A.E : Je suis toujours en train d’essayer de participer à ce rallye légendaire. Pour l’année prochaine, cela risque d’être compliqué, car participer à un tel événement suppose d’avoir des budgets importants. L’inscription à elle seule coûte 16.000 euros. Il faut y ajouter les frais relatifs à l’assistance mécanique en course qui avoisine allègrement les 30 000 euros. Et je ne parle pas des frais en matière de transport, d’hébergement…

Challenge : Mais vous n’excluez pas de prendre part à moyen terme à ce rallye-raid légendaire ?

A.E : Absolument ! Nous travaillons à pouvoir participer à l’édition 2024, voire les éditions suivantes.
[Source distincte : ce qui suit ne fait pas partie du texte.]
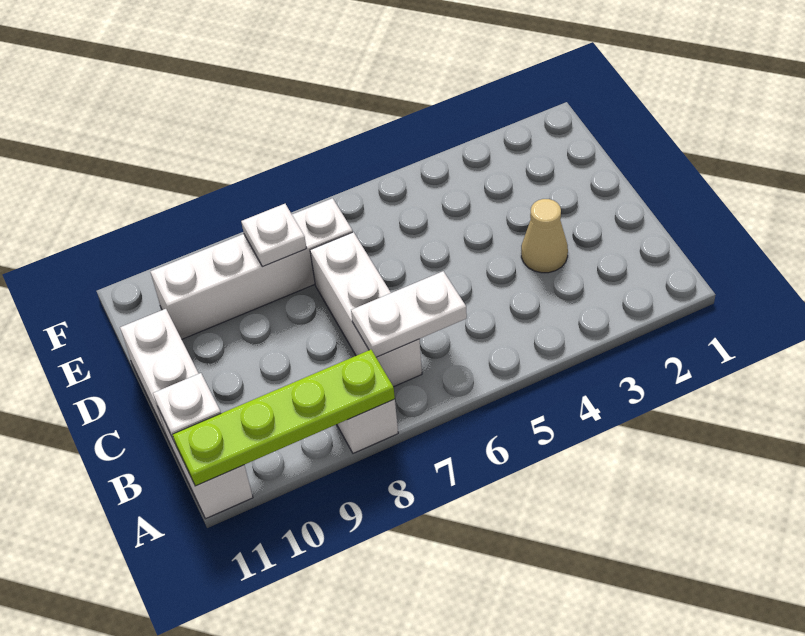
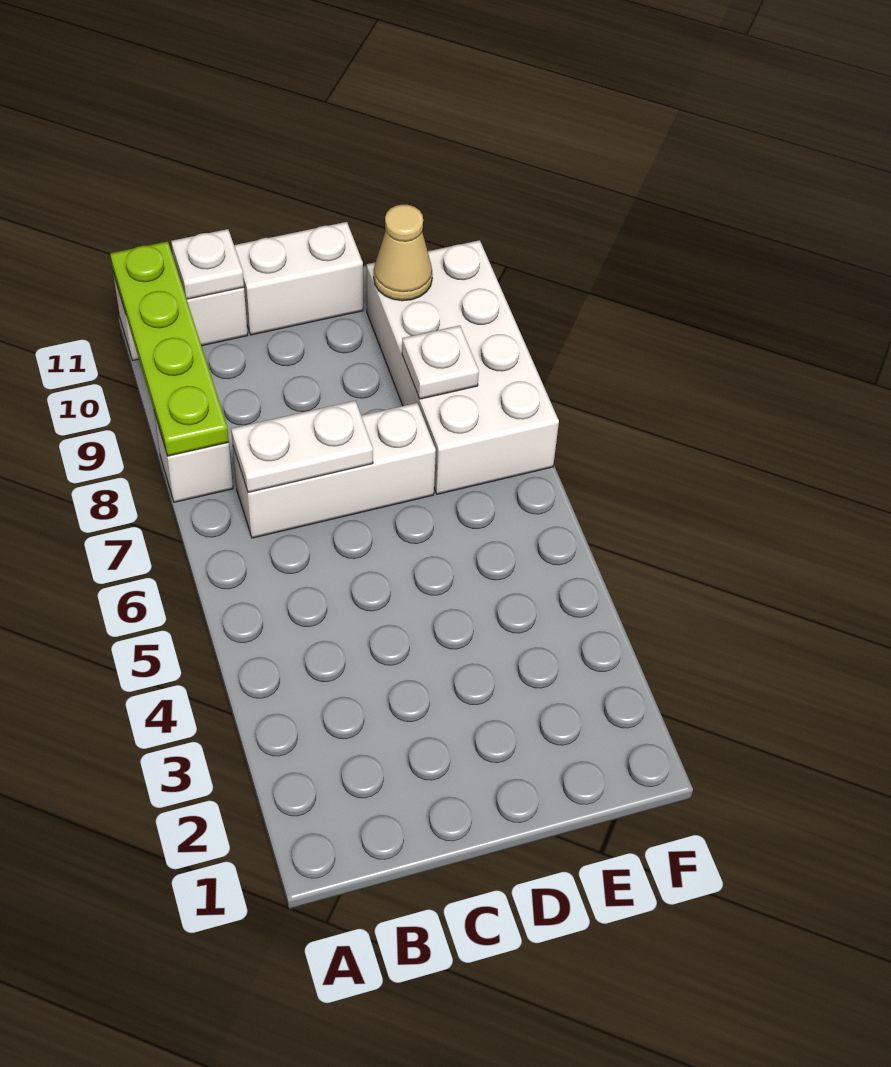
white plate B6:B7 level 2 -> white plate B7:C7 level 2
tan cone C3 level 1 -> tan cone E10 level 2
white brick E7:E10 level 1 -> white brick E7:F10 level 1

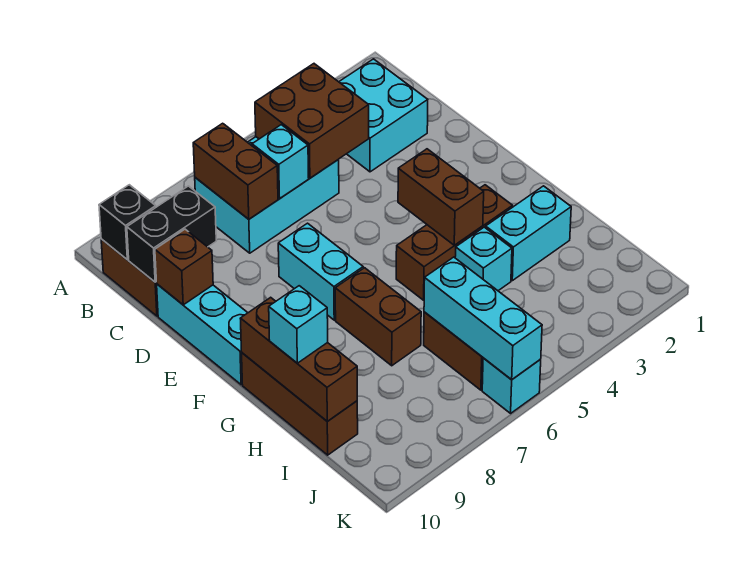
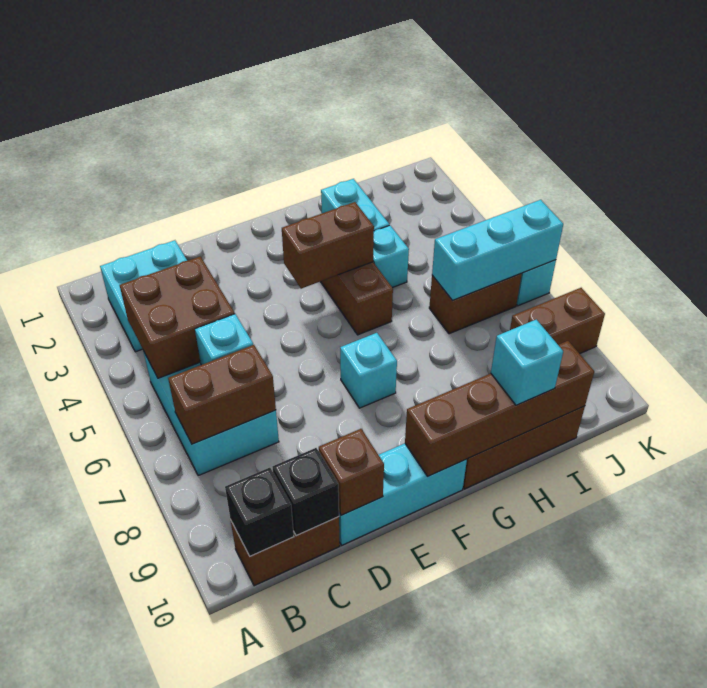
black brick C9:C10 level 2 -> black brick C10 level 2
cyan brick E7:F7 level 1 -> cyan brick F7 level 1
brown brick G7:H7 level 1 -> brown brick J8:K8 level 1
brown brick G10:I10 level 2 -> brown brick F10:I10 level 2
Il faut clairement une bonne année de préparation pour tout mettre en place, ce qui n’est pas plus mal. Ce rallye pour moi constitue le saint Graal des rallyes-raid en moto. Faire un top 30, voire un top 20 serait une belle consécration, car il n’y a pas encore de pilotes marocains ayant pu faire un tel résultat dans cette épreuve. Y faire un bon classement constituerait pour moi une visibilité incroyable pour mon pays, mais aussi pour mes sponsors. J’en serai extrêmement fier.